§ **WHAT THIS TASK INVOLVES**: Could you print exactly the lines from the one that contains "5-ήμερο ή 6-ήμερο ωράριο" to the end of the data, both ends included, and nothing else? Skip the pictures.

§ **MATERIAL FOR THE TASK**:
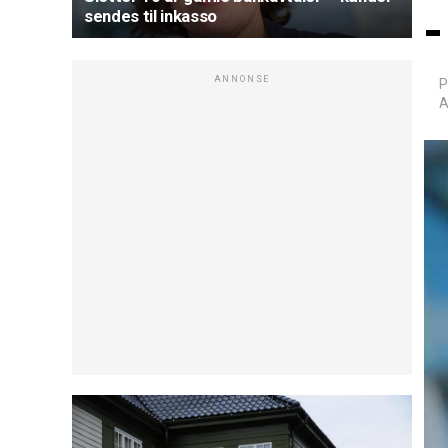
–
sendes til inkasso
ANNONSE
P
A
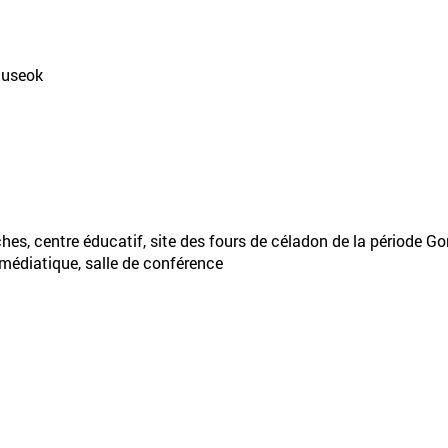
Chuseok
ches, centre éducatif, site des fours de céladon de la période G
e médiatique, salle de conférence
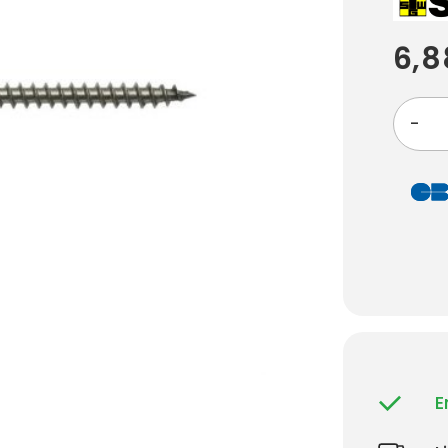
6,8
-
E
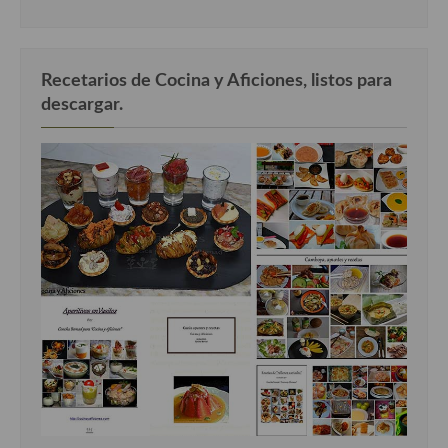
Recetarios de Cocina y Aficiones, listos para
descargar.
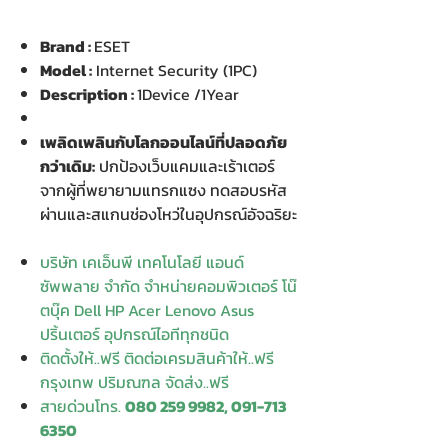
Brand :
ESET
Model :
Internet Security (1PC)
Description :
1Device /1Year
เพลิดเพลินกับโลกออนไลน์ที่ปลอดภัย
กว่าเดิม:
ปกป้องเว็บแคมและเร้าเตอร์
จากผู้ที่พยายามแทรกแซง ทดสอบรหัส
ผ่านและสแกนช่องโหว่ในอุปกรณ์อัจฉริยะ
บริษัท เคเอ็นพี เทคโนโลยี แอนด์
ซัพพลาย จำกัด จำหน่ายคอมพิวเตอร์ โน๊
ตบุ๊ค Dell HP Acer Lenovo Asus
ปริ้นเตอร์ อุปกรณ์ไอทีทุกชนิด
ติดตั้งให้..ฟรี ติดต่อเครมสินค้าให้..ฟรี
กรุงเทพ ปริมณฑล จัดส่ง..ฟรี
สายด่วนโทร.
080 259 9982, 091-713
6350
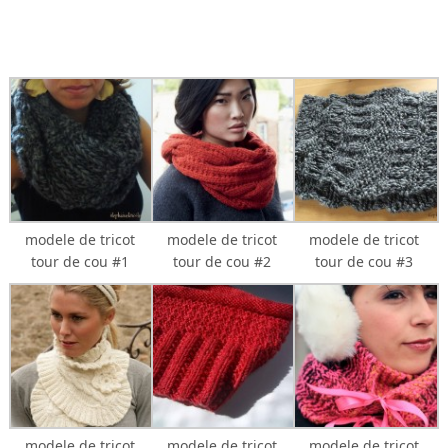
modele de tricot
modele de tricot
modele de tricot
tour de cou #1
tour de cou #2
tour de cou #3
modele de tricot
modele de tricot
modele de tricot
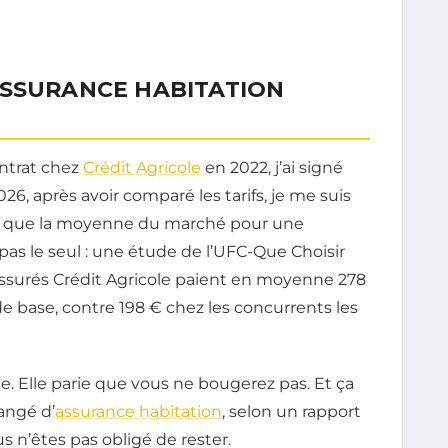
ASSURANCE HABITATION
ntrat chez
Crédit Agricole
en 2022, j’ai signé
2026, après avoir comparé les tarifs, je me suis
us que la moyenne du marché pour une
 pas le seul : une étude de l’UFC-Que Choisir
assurés Crédit Agricole paient en moyenne 278
e base, contre 198 € chez les concurrents les
e. Elle parie que vous ne bougerez pas. Et ça
angé d’
assurance habitation
, selon un rapport
 n’êtes pas obligé de rester.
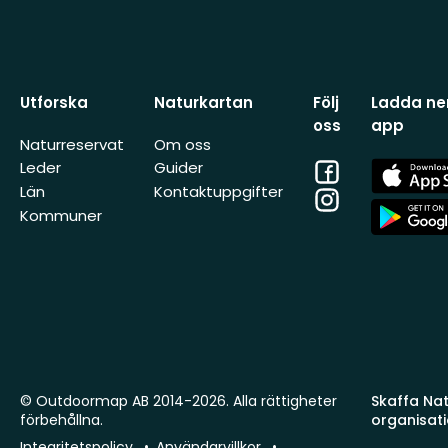
Utforska
Naturkartan
Följ
Ladda ner
oss
app
Naturreservat
Om oss
Facebook
App
Leder
Guider
Store
Län
Kontaktuppgifter
Instagram
App
Kommuner
Store
© Outdoormap AB 2014-2026. Alla rättigheter
Skaffa Natu
förbehållna.
organisat
Integritetspolicy
Användarvillkor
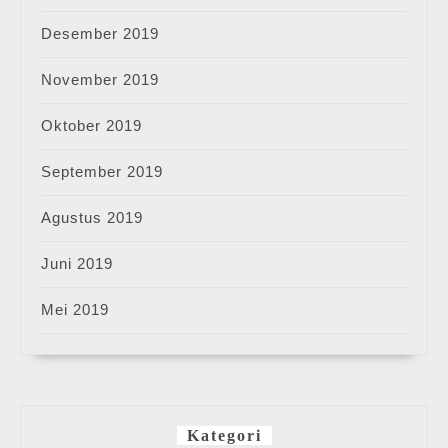
Desember 2019
November 2019
Oktober 2019
September 2019
Agustus 2019
Juni 2019
Mei 2019
Kategori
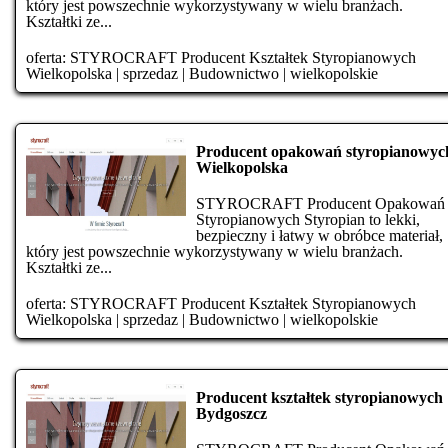
który jest powszechnie wykorzystywany w wielu branżach.
Kształtki ze...
oferta:
STYROCRAFT Producent Kształtek Styropianowych
Wielkopolska
|
sprzedaz
|
Budownictwo
|
wielkopolskie
Producent opakowań styropianowyc
Wielkopolska
STYROCRAFT Producent Opakowań
Styropianowych Styropian to lekki,
bezpieczny i łatwy w obróbce materiał,
który jest powszechnie wykorzystywany w wielu branżach.
Kształtki ze...
oferta:
STYROCRAFT Producent Kształtek Styropianowych
Wielkopolska
|
sprzedaz
|
Budownictwo
|
wielkopolskie
Producent kształtek styropianowych
Bydgoszcz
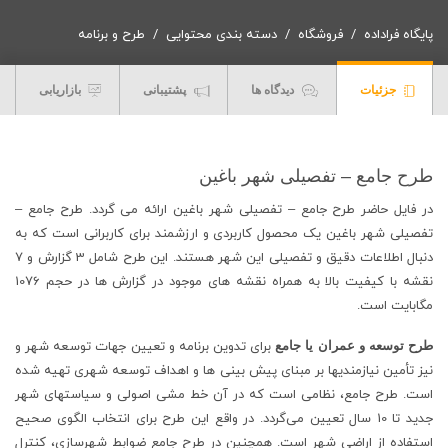
تفصیلی
شهر
پایگاه فراداده
فروشگاه
دسته بندی محتوایی
طرح و برنامه
باغین
+
جزئیات
دیدگاه ها
پشتیبانی
بازاریابی
آلبوم
نقشه
ها
عدد
طرح جامع – تفصیلی شهر باغین
در فایل حاضر طرح جامع – تفصیلی شهر باغین ارائه می گردد. طرح جامع –
تفصیلی شهر باغین یک محصول کاربردی و ارزشمند برای کاربرانی است که به
دنبال اطلاعات دقیق و تفصیلی این شهر هستند. این طرح شامل 3 گزارش و 7
نقشه با کیفیت بالا به همراه نقشه های موجود در گزارش ها در حجم 1076
مگابایت است.
طرح توسعه و عمران یا جامع
برای تدوین برنامه و تعیین جهات توسعه شهر و
نیز تأمین نیازمندیها بر مبنای پیش بینی ها و اهداف توسعه شهری تهیه شده
است. طرح جامع، نظامی است که در آن خط مشی اصولی و سیاستهای شهر
جدید تا 10 سال تعیین می‌گردد. در واقع این طرح برای انتخاب الگوی صحیح
استفاده از اراضی شهر است. همچنین در طرح جامع ضوابط شهرسازی، کنترل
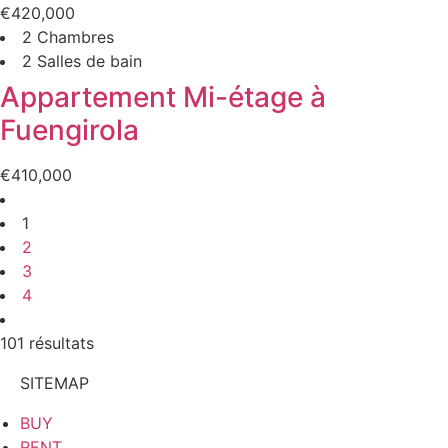
€420,000
2 Chambres
2 Salles de bain
Appartement Mi-étage à
Fuengirola
€410,000
1
2
3
4
SITEMAP
BUY
RENT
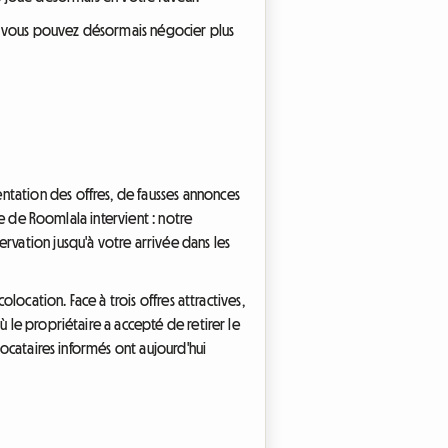
e vous pouvez désormais négocier plus
ntation des offres, de fausses annonces
se de Roomlala intervient : notre
rvation jusqu'à votre arrivée dans les
olocation. Face à trois offres attractives,
 le propriétaire a accepté de retirer le
locataires informés ont aujourd'hui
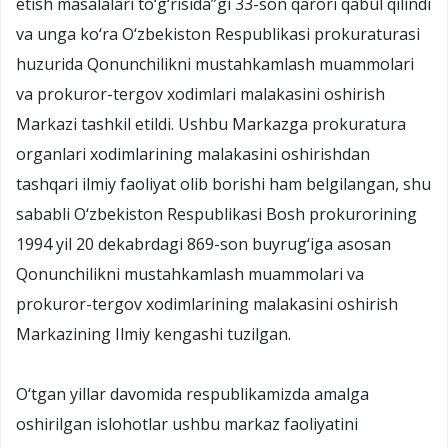
etish masalalari to‘g‘risida”gi 33-son qarori qabul qilindi
va unga ko‘ra O‘zbekiston Respublikasi prokuraturasi
huzurida Qonunchilikni mustahkamlash muammolari
va prokuror-tergov xodimlari malakasini oshirish
Markazi tashkil etildi. Ushbu Markazga prokuratura
organlari xodimlarining malakasini oshirishdan
tashqari ilmiy faoliyat olib borishi ham belgilangan, shu
sababli O‘zbekiston Respublikasi Bosh prokurorining
1994 yil 20 dekabrdagi 869-son buyrug‘iga asosan
Qonunchilikni mustahkamlash muammolari va
prokuror-tergov xodimlarining malakasini oshirish
Markazining Ilmiy kengashi tuzilgan.
O‘tgan yillar davomida respublikamizda amalga
oshirilgan islohotlar ushbu markaz faoliyatini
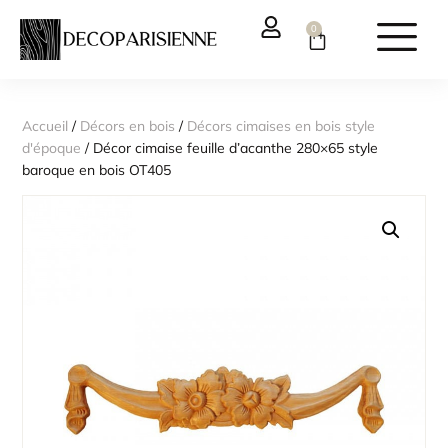
0
Accueil
/
Décors en bois
/
Décors cimaises en bois style
d'époque
/ Décor cimaise feuille d’acanthe 280×65 style
baroque en bois OT405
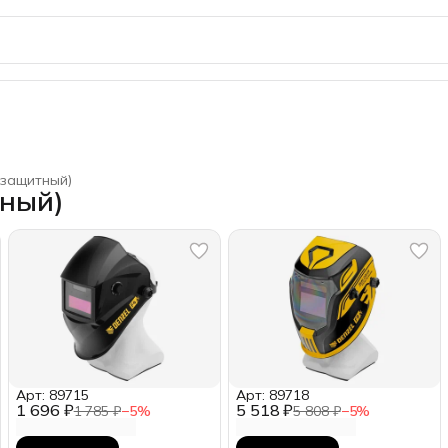
 защитный)
ный)
Арт: 89715
Арт: 89718
1 696 ₽
5 518 ₽
1 785 ₽
−
5
%
5 808 ₽
−
5
%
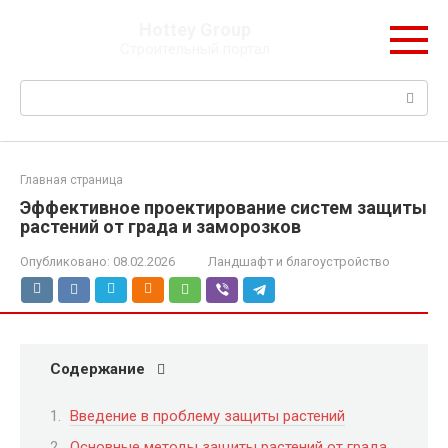
Перейти
Hottey Group
к
Строительный портал
контенту
Поиск:
Главная страница
Эффективное проектирование систем защиты
растений от града и заморозков
Опубликовано:
08.02.2026
Ландшафт и благоустройство
Содержание
Введение в проблему защиты растений
Основные методы защиты растений от града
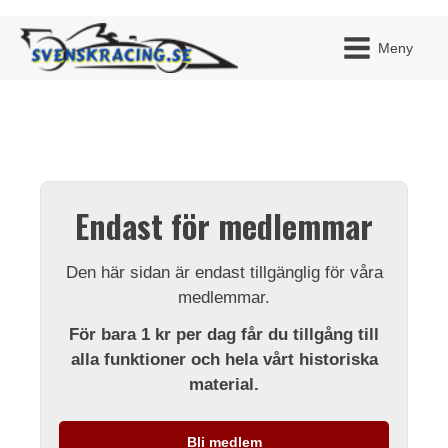
Meny
JAG H
MITT 
Endast för medlemmar
BLI ME
Den här sidan är endast tillgänglig för våra
medlemmar.
För bara 1 kr per dag får du tillgång till
alla funktioner och hela vårt historiska
material.
Bli medlem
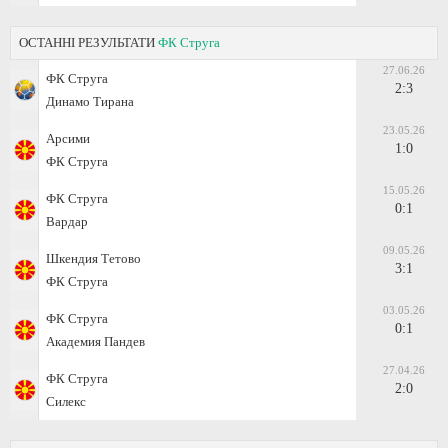
ОСТАННІ РЕЗУЛЬТАТИ
ФК Струга
27.06.26
ФК Струга
2:3
Динамо Тирана
23.05.26
Арсими
1:0
ФК Струга
15.05.26
ФК Струга
0:1
Вардар
09.05.26
Шкендия Тетово
3:1
ФК Струга
03.05.26
ФК Струга
0:1
Академия Пандев
27.04.26
ФК Струга
2:0
Силекс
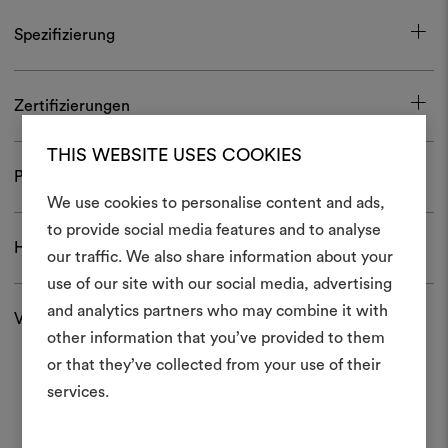
Spezifizierung
Zertifizierungen
THIS WEBSITE USES COOKIES
Pflege und Gebrauch
We use cookies to personalise content and ads,
Ein Mood
to provide social media features and to analyse
Herunterladen
our traffic. We also share information about your
erstellen
use of our site with our social media, advertising
Ein interaktives Tool, mit 
and analytics partners who may combine it with
Versand und Rücksendungen
Ideen zum Leben erweck
other information that you’ve provided to them
anderen teilen können, 
or that they’ve collected from your use of their
Materialien und Stoffe für 
services.
kombinieren.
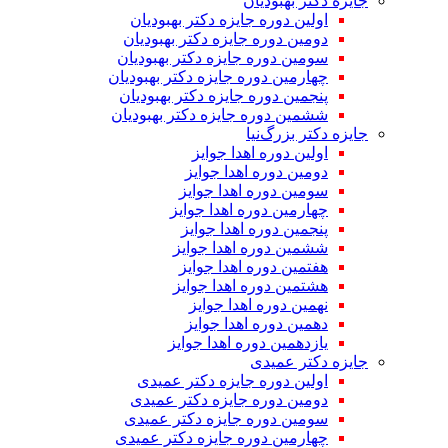
جایزه دکتر بهبودیان
اولین دوره جایزه دکتر بهبودیان
دومین دوره جایزه دکتر بهبودیان
سومین دوره جایزه دکتر بهبودیان
چهارمین دوره جایزه دکتر بهبودیان
پنجمین دوره جایزه دکتر بهبودیان
ششمین دوره جایزه دکتر بهبودیان
جایزه دکتر بزرگ‌نیا
اولین دوره اهدا جوایز
دومین دوره اهدا جوایز
سومین دوره اهدا جوایز
چهارمین دوره اهدا جوایز
پنجمین دوره اهدا جوایز
ششمین دوره اهدا جوایز
هفتمین دوره اهدا جوایز
هشتمین دوره اهدا جوایز
نهمین دوره اهدا جوایز
دهمین دوره اهدا جوایز
یازدهمین دوره اهدا جوایز
جایزه دکتر عمیدی
اولین دوره جایزه دکتر عمیدی
دومین دوره جایزه دکتر عمیدی
سومین دوره جایزه دکتر عمیدی
چهارمین دوره جایزه دکتر عمیدی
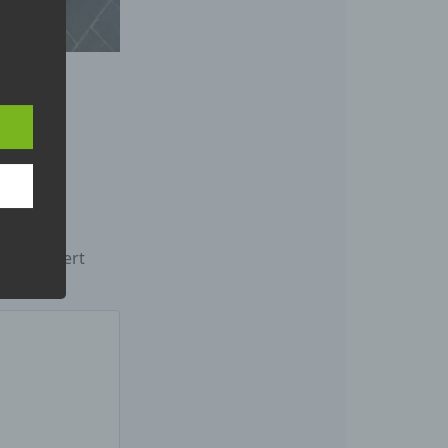
chen
rliche
eitung
t
*
markiert
ren
, das
der
ung.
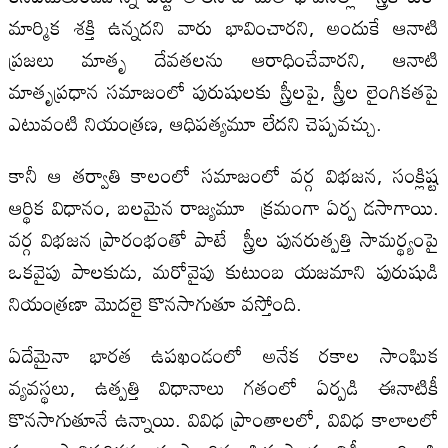
మార్మిక శక్తి ఉన్నదని వారు భావించారని, అందుకే ఆనాటి
ప్రజలు మాతృ దేవతలను ఆరాధించేవారని, ఆనాటి
మాతృప్రధాన సమాజంలో పురుషులకు స్త్రీలపై, స్త్రీల లైంగికతపై
ఎటువంటి నియంత్రణ, ఆధిపత్యమూ లేదని చెప్పవచ్చు.
కానీ ఆ తర్వాతి కాలంలో సమాజంలో వర్గ విభజన, సంక్లిష్ట
ఆర్థిక విధానం, బలమైన రాజ్యమూ క్రమంగా ఏర్ప డసాగాయి.
వర్గ విభజన ప్రారంభంతో పాటే స్త్రీల పునరుత్పత్తి సామర్థ్యంపై
ఒకవైపు పాలకుడు, మరోవైపు కుటుంబ యజమాని పురుషుడి
నియంత్రణా మొదలై కొనసాగుతూ వస్తోంది.
ఏదేమైనా భారత ఉపఖండంలో అనేక రకాల సాంఘిక
వ్యవస్థలు, ఉత్పత్తి విధానాలు గతంలో ఏర్పడి ఈనాటికీ
కొనసాగుతూనే ఉన్నాయి. వివిధ ప్రాంతాలలో, వివిధ కాలాలలో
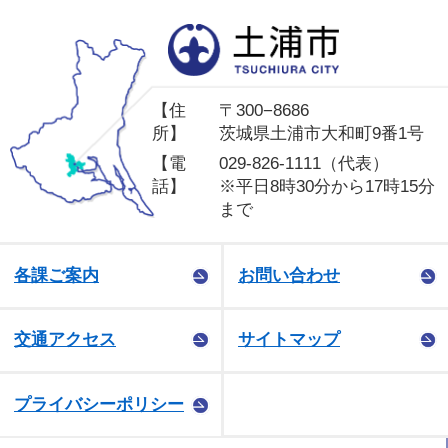
土
【住
〒300−8686
所】
茨城県土浦市大和町9番1号
【電
029-826-1111（代表）
話】
※平日8時30分から17時15分
まで
各課ご案内
お問い合わせ
交通アクセス
サイトマップ
プライバシーポリシー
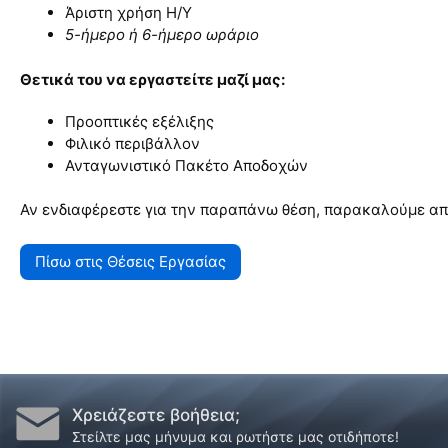
Άριστη χρήση H/Υ
5-ήμερο ή 6-ήμερο ωράριο
Θετικά του να εργαστείτε μαζί μας:
Προοπτικές εξέλιξης
Φιλικό περιβάλλον
Ανταγωνιστικό Πακέτο Αποδοχών
Αν ενδιαφέρεστε για την παραπάνω θέση, παρακαλούμε απο
Πίσω στις Θέσεις Εργασίας
Χρειάζεστε βοήθεια;
Στείλτε μας μήνυμα και ρωτήστε μας οτιδήποτε!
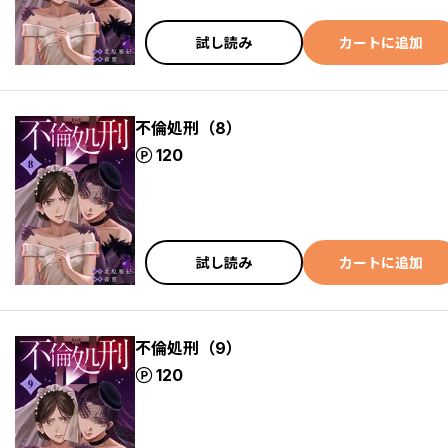
試し読み
カートに追加
不倫処刑（8）
ポイント
120
試し読み
カートに追加
不倫処刑（9）
ポイント
120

§ **SOLUTION TO THIS EXERCISE**:
5-ήμερο ή 6-ήμερο ωράριο
Θετικά του να εργαστείτε μαζί μας:
Προοπτικές εξέλιξης
Φιλικό περιβάλλον
Ανταγωνιστικό Πακέτο Αποδοχών
Αν ενδιαφέρεστε για την παραπάνω θέση, παρακαλούμε απο
Πίσω στις Θέσεις Εργασίας
Χρειάζεστε βοήθεια;
Στείλτε μας μήνυμα και ρωτήστε μας οτιδήποτε!
試し読み
カートに追加
不倫処刑（8）
ポイント
120
試し読み
カートに追加
不倫処刑（9）
ポイント
120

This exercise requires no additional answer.